| Enunciado |
Coloque todas as linhas abaixo em uma lista numerada e deixe de fora as linhas em branco.

| Relação de linhas |
>>>>
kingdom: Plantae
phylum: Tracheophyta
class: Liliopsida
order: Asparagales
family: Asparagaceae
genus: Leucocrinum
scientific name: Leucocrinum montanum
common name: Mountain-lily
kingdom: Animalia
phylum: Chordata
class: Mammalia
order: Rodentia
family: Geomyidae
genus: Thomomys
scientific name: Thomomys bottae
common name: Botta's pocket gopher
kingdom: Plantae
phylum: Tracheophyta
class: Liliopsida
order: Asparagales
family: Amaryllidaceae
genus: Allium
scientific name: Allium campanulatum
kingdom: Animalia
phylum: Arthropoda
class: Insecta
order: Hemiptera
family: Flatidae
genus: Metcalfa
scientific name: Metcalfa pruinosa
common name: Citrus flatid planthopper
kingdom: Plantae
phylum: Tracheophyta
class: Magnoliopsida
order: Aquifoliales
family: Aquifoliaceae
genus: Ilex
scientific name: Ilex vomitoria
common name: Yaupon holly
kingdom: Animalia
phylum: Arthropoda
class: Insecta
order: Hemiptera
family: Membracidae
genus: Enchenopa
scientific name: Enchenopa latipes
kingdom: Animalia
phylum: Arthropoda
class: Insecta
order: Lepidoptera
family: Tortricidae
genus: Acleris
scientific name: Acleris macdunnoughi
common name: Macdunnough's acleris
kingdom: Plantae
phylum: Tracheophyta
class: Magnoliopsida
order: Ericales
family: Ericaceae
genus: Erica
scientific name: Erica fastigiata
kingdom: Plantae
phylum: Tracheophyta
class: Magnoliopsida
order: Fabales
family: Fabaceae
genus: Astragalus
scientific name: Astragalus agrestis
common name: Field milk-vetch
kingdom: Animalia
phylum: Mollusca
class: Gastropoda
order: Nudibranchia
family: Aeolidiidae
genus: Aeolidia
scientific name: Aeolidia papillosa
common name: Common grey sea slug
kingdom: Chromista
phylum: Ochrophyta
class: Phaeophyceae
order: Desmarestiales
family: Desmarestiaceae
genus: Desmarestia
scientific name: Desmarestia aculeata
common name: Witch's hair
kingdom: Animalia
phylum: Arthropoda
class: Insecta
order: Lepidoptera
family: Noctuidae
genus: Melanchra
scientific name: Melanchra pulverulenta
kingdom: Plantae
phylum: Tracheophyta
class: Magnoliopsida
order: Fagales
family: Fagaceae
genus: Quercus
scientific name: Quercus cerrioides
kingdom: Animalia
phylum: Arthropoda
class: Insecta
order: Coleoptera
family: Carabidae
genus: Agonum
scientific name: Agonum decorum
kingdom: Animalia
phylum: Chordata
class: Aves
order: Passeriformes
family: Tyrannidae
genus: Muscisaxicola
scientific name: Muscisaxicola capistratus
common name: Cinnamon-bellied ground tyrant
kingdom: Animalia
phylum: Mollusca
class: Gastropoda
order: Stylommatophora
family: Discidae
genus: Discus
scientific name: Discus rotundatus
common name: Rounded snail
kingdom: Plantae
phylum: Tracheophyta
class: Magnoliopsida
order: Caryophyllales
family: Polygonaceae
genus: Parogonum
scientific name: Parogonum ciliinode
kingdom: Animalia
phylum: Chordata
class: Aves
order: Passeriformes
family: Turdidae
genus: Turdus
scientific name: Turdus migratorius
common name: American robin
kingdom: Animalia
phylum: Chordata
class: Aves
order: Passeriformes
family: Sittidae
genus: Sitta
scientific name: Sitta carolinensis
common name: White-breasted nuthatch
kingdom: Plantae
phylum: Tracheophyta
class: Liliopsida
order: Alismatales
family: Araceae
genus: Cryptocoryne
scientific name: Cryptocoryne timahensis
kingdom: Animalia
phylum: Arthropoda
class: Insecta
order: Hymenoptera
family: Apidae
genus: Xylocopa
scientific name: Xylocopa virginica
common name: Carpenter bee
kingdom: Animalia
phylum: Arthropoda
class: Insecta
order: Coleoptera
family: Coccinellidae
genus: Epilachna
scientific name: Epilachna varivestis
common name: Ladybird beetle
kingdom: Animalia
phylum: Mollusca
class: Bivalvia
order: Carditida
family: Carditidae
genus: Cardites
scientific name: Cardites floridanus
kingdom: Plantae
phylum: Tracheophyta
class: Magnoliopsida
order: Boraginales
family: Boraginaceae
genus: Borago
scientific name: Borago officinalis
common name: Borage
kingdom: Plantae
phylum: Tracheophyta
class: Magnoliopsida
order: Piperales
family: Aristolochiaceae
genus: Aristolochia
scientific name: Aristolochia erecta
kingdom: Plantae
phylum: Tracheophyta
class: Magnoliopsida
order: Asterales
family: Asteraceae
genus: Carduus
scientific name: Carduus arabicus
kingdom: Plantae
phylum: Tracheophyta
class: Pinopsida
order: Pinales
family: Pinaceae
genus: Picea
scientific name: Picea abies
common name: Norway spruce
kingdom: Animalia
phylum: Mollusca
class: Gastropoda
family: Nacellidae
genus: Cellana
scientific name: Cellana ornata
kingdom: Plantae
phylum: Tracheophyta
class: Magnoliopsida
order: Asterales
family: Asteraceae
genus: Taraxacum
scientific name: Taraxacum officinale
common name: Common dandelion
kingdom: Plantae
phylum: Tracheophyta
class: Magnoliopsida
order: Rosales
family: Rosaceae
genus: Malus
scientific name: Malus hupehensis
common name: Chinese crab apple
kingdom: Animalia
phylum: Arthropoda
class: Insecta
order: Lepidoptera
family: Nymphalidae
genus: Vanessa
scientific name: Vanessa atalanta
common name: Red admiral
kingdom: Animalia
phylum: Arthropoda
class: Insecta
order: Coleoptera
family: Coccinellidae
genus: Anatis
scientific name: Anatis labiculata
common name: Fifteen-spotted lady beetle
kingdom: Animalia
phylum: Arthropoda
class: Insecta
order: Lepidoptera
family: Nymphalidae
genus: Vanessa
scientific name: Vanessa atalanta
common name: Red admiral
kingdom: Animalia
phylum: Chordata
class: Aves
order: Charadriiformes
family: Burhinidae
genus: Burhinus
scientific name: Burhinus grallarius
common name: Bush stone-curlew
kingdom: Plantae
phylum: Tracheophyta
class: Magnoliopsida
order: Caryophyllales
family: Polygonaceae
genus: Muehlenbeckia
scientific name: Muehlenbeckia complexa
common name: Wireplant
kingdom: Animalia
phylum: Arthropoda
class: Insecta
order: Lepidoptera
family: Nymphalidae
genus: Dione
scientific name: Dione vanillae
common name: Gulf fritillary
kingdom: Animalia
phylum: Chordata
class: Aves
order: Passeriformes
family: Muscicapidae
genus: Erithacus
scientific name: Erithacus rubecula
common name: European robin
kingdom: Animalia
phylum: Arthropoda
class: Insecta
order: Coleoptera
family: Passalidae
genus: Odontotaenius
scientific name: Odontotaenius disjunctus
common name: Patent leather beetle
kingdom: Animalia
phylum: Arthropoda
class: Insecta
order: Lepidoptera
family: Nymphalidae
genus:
<<<<
| Resposta final |
1. kingdom: Plantae
2. phylum: Tracheophyta
3. class: Liliopsida
4. order: Asparagales
5. family: Asparagaceae
6. genus: Leucocrinum
7. scientific name: Leucocrinum montanum
8. common name: Mountain-lily
9. kingdom: Animalia
10. phylum: Chordata
11. class: Mammalia
12. order: Rodentia
13. family: Geomyidae
14. genus: Thomomys
15. scientific name: Thomomys bottae
16. common name: Botta's pocket gopher
17. kingdom: Plantae
18. phylum: Tracheophyta
19. class: Liliopsida
20. order: Asparagales
21. family: Amaryllidaceae
22. genus: Allium
23. scientific name: Allium campanulatum
24. kingdom: Animalia
25. phylum: Arthropoda
26. class: Insecta
27. order: Hemiptera
28. family: Flatidae
29. genus: Metcalfa
30. scientific name: Metcalfa pruinosa
31. common name: Citrus flatid planthopper
32. kingdom: Plantae
33. phylum: Tracheophyta
34. class: Magnoliopsida
35. order: Aquifoliales
36. family: Aquifoliaceae
37. genus: Ilex
38. scientific name: Ilex vomitoria
39. common name: Yaupon holly
40. kingdom: Animalia
41. phylum: Arthropoda
42. class: Insecta
43. order: Hemiptera
44. family: Membracidae
45. genus: Enchenopa
46. scientific name: Enchenopa latipes
47. kingdom: Animalia
48. phylum: Arthropoda
49. class: Insecta
50. order: Lepidoptera
51. family: Tortricidae
52. genus: Acleris
53. scientific name: Acleris macdunnoughi
54. common name: Macdunnough's acleris
55. kingdom: Plantae
56. phylum: Tracheophyta
57. class: Magnoliopsida
58. order: Ericales
59. family: Ericaceae
60. genus: Erica
61. scientific name: Erica fastigiata
62. kingdom: Plantae
63. phylum: Tracheophyta
64. class: Magnoliopsida
65. order: Fabales
66. family: Fabaceae
67. genus: Astragalus
68. scientific name: Astragalus agrestis
69. common name: Field milk-vetch
70. kingdom: Animalia
71. phylum: Mollusca
72. class: Gastropoda
73. order: Nudibranchia
74. family: Aeolidiidae
75. genus: Aeolidia
76. scientific name: Aeolidia papillosa
77. common name: Common grey sea slug
78. kingdom: Chromista
79. phylum: Ochrophyta
80. class: Phaeophyceae
81. order: Desmarestiales
82. family: Desmarestiaceae
83. genus: Desmarestia
84. scientific name: Desmarestia aculeata
85. common name: Witch's hair
86. kingdom: Animalia
87. phylum: Arthropoda
88. class: Insecta
89. order: Lepidoptera
90. family: Noctuidae
91. genus: Melanchra
92. scientific name: Melanchra pulverulenta
93. kingdom: Plantae
94. phylum: Tracheophyta
95. class: Magnoliopsida
96. order: Fagales
97. family: Fagaceae
98. genus: Quercus
99. scientific name: Quercus cerrioides
100. kingdom: Animalia
101. phylum: Arthropoda
102. class: Insecta
103. order: Coleoptera
104. family: Carabidae
105. genus: Agonum
106. scientific name: Agonum decorum
107. kingdom: Animalia
108. phylum: Chordata
109. class: Aves
110. order: Passeriformes
111. family: Tyrannidae
112. genus: Muscisaxicola
113. scientific name: Muscisaxicola capistratus
114. common name: Cinnamon-bellied ground tyrant
115. kingdom: Animalia
116. phylum: Mollusca
117. class: Gastropoda
118. order: Stylommatophora
119. family: Discidae
120. genus: Discus
121. scientific name: Discus rotundatus
122. common name: Rounded snail
123. kingdom: Plantae
124. phylum: Tracheophyta
125. class: Magnoliopsida
126. order: Caryophyllales
127. family: Polygonaceae
128. genus: Parogonum
129. scientific name: Parogonum ciliinode
130. kingdom: Animalia
131. phylum: Chordata
132. class: Aves
133. order: Passeriformes
134. family: Turdidae
135. genus: Turdus
136. scientific name: Turdus migratorius
137. common name: American robin
138. kingdom: Animalia
139. phylum: Chordata
140. class: Aves
141. order: Passeriformes
142. family: Sittidae
143. genus: Sitta
144. scientific name: Sitta carolinensis
145. common name: White-breasted nuthatch
146. kingdom: Plantae
147. phylum: Tracheophyta
148. class: Liliopsida
149. order: Alismatales
150. family: Araceae
151. genus: Cryptocoryne
152. scientific name: Cryptocoryne timahensis
153. kingdom: Animalia
154. phylum: Arthropoda
155. class: Insecta
156. order: Hymenoptera
157. family: Apidae
158. genus: Xylocopa
159. scientific name: Xylocopa virginica
160. common name: Carpenter bee
161. kingdom: Animalia
162. phylum: Arthropoda
163. class: Insecta
164. order: Coleoptera
165. family: Coccinellidae
166. genus: Epilachna
167. scientific name: Epilachna varivestis
168. common name: Ladybird beetle
169. kingdom: Animalia
170. phylum: Mollusca
171. class: Bivalvia
172. order: Carditida
173. family: Carditidae
174. genus: Cardites
175. scientific name: Cardites floridanus
176. kingdom: Plantae
177. phylum: Tracheophyta
178. class: Magnoliopsida
179. order: Boraginales
180. family: Boraginaceae
181. genus: Borago
182. scientific name: Borago officinalis
183. common name: Borage
184. kingdom: Plantae
185. phylum: Tracheophyta
186. class: Magnoliopsida
187. order: Piperales
188. family: Aristolochiaceae
189. genus: Aristolochia
190. scientific name: Aristolochia erecta
191. kingdom: Plantae
192. phylum: Tracheophyta
193. class: Magnoliopsida
194. order: Asterales
195. family: Asteraceae
196. genus: Carduus
197. scientific name: Carduus arabicus
198. kingdom: Plantae
199. phylum: Tracheophyta
200. class: Pinopsida
201. order: Pinales
202. family: Pinaceae
203. genus: Picea
204. scientific name: Picea abies
205. common name: Norway spruce
206. kingdom: Animalia
207. phylum: Mollusca
208. class: Gastropoda
209. family: Nacellidae
210. genus: Cellana
211. scientific name: Cellana ornata
212. kingdom: Plantae
213. phylum: Tracheophyta
214. class: Magnoliopsida
215. order: Asterales
216. family: Asteraceae
217. genus: Taraxacum
218. scientific name: Taraxacum officinale
219. common name: Common dandelion
220. kingdom: Plantae
221. phylum: Tracheophyta
222. class: Magnoliopsida
223. order: Rosales
224. family: Rosaceae
225. genus: Malus
226. scientific name: Malus hupehensis
227. common name: Chinese crab apple
228. kingdom: Animalia
229. phylum: Arthropoda
230. class: Insecta
231. order: Lepidoptera
232. family: Nymphalidae
233. genus: Vanessa
234. scientific name: Vanessa atalanta
235. common name: Red admiral
236. kingdom: Animalia
237. phylum: Arthropoda
238. class: Insecta
239. order: Coleoptera
240. family: Coccinellidae
241. genus: Anatis
242. scientific name: Anatis labiculata
243. common name: Fifteen-spotted lady beetle
244. kingdom: Animalia
245. phylum: Arthropoda
246. class: Insecta
247. order: Lepidoptera
248. family: Nymphalidae
249. genus: Vanessa
250. scientific name: Vanessa atalanta
251. common name: Red admiral
252. kingdom: Animalia
253. phylum: Chordata
254. class: Aves
255. order: Charadriiformes
256. family: Burhinidae
257. genus: Burhinus
258. scientific name: Burhinus grallarius
259. common name: Bush stone-curlew
260. kingdom: Plantae
261. phylum: Tracheophyta
262. class: Magnoliopsida
263. order: Caryophyllales
264. family: Polygonaceae
265. genus: Muehlenbeckia
266. scientific name: Muehlenbeckia complexa
267. common name: Wireplant
268. kingdom: Animalia
269. phylum: Arthropoda
270. class: Insecta
271. order: Lepidoptera
272. family: Nymphalidae
273. genus: Dione
274. scientific name: Dione vanillae
275. common name: Gulf fritillary
276. kingdom: Animalia
277. phylum: Chordata
278. class: Aves
279. order: Passeriformes
280. family: Muscicapidae
281. genus: Erithacus
282. scientific name: Erithacus rubecula
283. common name: European robin
284. kingdom: Animalia
285. phylum: Arthropoda
286. class: Insecta
287. order: Coleoptera
288. family: Passalidae
289. genus: Odontotaenius
290. scientific name: Odontotaenius disjunctus
291. common name: Patent leather beetle
292. kingdom: Animalia
293. phylum: Arthropoda
294. class: Insecta
295. order: Lepidoptera
296. family: Nymphalidae
297. genus:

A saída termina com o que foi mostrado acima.